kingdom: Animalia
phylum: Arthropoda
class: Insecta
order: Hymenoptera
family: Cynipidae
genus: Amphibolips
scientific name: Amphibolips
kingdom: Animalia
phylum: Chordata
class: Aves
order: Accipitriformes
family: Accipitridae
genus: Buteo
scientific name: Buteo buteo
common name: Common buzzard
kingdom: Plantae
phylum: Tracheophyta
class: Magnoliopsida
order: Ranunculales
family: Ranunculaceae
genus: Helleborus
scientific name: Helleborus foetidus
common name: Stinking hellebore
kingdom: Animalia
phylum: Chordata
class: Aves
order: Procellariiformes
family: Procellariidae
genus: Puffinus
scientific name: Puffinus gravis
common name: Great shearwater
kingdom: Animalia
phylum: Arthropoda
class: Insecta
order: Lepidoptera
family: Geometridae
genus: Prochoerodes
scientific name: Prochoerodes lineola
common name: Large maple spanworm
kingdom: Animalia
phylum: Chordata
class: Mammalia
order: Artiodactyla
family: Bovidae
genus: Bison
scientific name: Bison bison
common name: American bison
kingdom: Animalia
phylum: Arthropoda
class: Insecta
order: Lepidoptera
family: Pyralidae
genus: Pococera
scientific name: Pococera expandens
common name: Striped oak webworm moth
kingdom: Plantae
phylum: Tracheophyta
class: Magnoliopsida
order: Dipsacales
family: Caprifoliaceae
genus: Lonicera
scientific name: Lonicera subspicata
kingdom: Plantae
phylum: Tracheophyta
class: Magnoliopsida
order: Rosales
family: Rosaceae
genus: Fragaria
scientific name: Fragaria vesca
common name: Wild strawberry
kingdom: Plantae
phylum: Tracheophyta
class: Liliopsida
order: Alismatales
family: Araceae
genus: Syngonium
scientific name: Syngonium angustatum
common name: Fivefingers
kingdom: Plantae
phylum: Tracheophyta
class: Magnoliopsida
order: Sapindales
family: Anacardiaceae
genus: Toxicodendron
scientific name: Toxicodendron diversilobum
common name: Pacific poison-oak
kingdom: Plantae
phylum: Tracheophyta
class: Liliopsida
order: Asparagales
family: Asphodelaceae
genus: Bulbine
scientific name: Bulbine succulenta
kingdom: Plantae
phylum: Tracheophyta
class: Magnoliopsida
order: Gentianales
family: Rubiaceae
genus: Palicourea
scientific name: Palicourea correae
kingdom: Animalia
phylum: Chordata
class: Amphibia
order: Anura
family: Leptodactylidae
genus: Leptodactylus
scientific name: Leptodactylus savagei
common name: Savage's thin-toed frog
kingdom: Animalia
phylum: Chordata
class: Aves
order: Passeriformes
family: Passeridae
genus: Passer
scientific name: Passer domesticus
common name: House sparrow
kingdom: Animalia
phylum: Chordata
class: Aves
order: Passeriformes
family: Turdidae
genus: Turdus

• What you have to do
Rewrite every line of the rows above, replacing "common name" with "vernacular name" wherever it occurs and leaving all else unchanged.

• Worked solution
kingdom: Animalia
phylum: Arthropoda
class: Insecta
order: Hymenoptera
family: Cynipidae
genus: Amphibolips
scientific name: Amphibolips
kingdom: Animalia
phylum: Chordata
class: Aves
order: Accipitriformes
family: Accipitridae
genus: Buteo
scientific name: Buteo buteo
vernacular name: Common buzzard
kingdom: Plantae
phylum: Tracheophyta
class: Magnoliopsida
order: Ranunculales
family: Ranunculaceae
genus: Helleborus
scientific name: Helleborus foetidus
vernacular name: Stinking hellebore
kingdom: Animalia
phylum: Chordata
class: Aves
order: Procellariiformes
family: Procellariidae
genus: Puffinus
scientific name: Puffinus gravis
vernacular name: Great shearwater
kingdom: Animalia
phylum: Arthropoda
class: Insecta
order: Lepidoptera
family: Geometridae
genus: Prochoerodes
scientific name: Prochoerodes lineola
vernacular name: Large maple spanworm
kingdom: Animalia
phylum: Chordata
class: Mammalia
order: Artiodactyla
family: Bovidae
genus: Bison
scientific name: Bison bison
vernacular name: American bison
kingdom: Animalia
phylum: Arthropoda
class: Insecta
order: Lepidoptera
family: Pyralidae
genus: Pococera
scientific name: Pococera expandens
vernacular name: Striped oak webworm moth
kingdom: Plantae
phylum: Tracheophyta
class: Magnoliopsida
order: Dipsacales
family: Caprifoliaceae
genus: Lonicera
scientific name: Lonicera subspicata
kingdom: Plantae
phylum: Tracheophyta
class: Magnoliopsida
order: Rosales
family: Rosaceae
genus: Fragaria
scientific name: Fragaria vesca
vernacular name: Wild strawberry
kingdom: Plantae
phylum: Tracheophyta
class: Liliopsida
order: Alismatales
family: Araceae
genus: Syngonium
scientific name: Syngonium angustatum
vernacular name: Fivefingers
kingdom: Plantae
phylum: Tracheophyta
class: Magnoliopsida
order: Sapindales
family: Anacardiaceae
genus: Toxicodendron
scientific name: Toxicodendron diversilobum
vernacular name: Pacific poison-oak
kingdom: Plantae
phylum: Tracheophyta
class: Liliopsida
order: Asparagales
family: Asphodelaceae
genus: Bulbine
scientific name: Bulbine succulenta
kingdom: Plantae
phylum: Tracheophyta
class: Magnoliopsida
order: Gentianales
family: Rubiaceae
genus: Palicourea
scientific name: Palicourea correae
kingdom: Animalia
phylum: Chordata
class: Amphibia
order: Anura
family: Leptodactylidae
genus: Leptodactylus
scientific name: Leptodactylus savagei
vernacular name: Savage's thin-toed frog
kingdom: Animalia
phylum: Chordata
class: Aves
order: Passeriformes
family: Passeridae
genus: Passer
scientific name: Passer domesticus
vernacular name: House sparrow
kingdom: Animalia
phylum: Chordata
class: Aves
order: Passeriformes
family: Turdidae
genus: Turdus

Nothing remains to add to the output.